======== Material provided
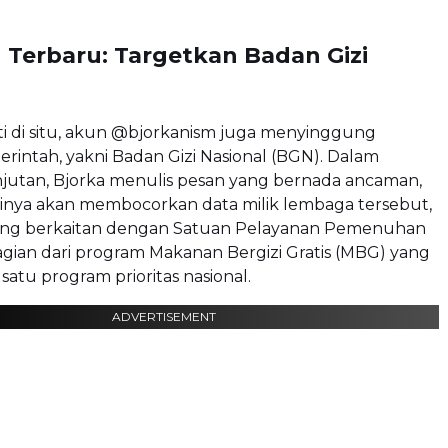
Terbaru: Targetkan Badan Gizi
ti di situ, akun @bjorkanism juga menyinggung
intah, yakni Badan Gizi Nasional (BGN). Dalam
jutan, Bjorka menulis pesan yang bernada ancaman,
inya akan membocorkan data milik lembaga tersebut,
ang berkaitan dengan Satuan Pelayanan Pemenuhan
agian dari program Makanan Bergizi Gratis (MBG) yang
satu program prioritas nasional.
ADVERTISEMENT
================
**Instructions for the task:** All of the entries above need to be transcribed exactly, except for the pictures.

**Solution to the exercise:**
Terbaru: Targetkan Badan Gizi
ti di situ, akun @bjorkanism juga menyinggung
intah, yakni Badan Gizi Nasional (BGN). Dalam
jutan, Bjorka menulis pesan yang bernada ancaman,
inya akan membocorkan data milik lembaga tersebut,
ang berkaitan dengan Satuan Pelayanan Pemenuhan
agian dari program Makanan Bergizi Gratis (MBG) yang
satu program prioritas nasional.
ADVERTISEMENT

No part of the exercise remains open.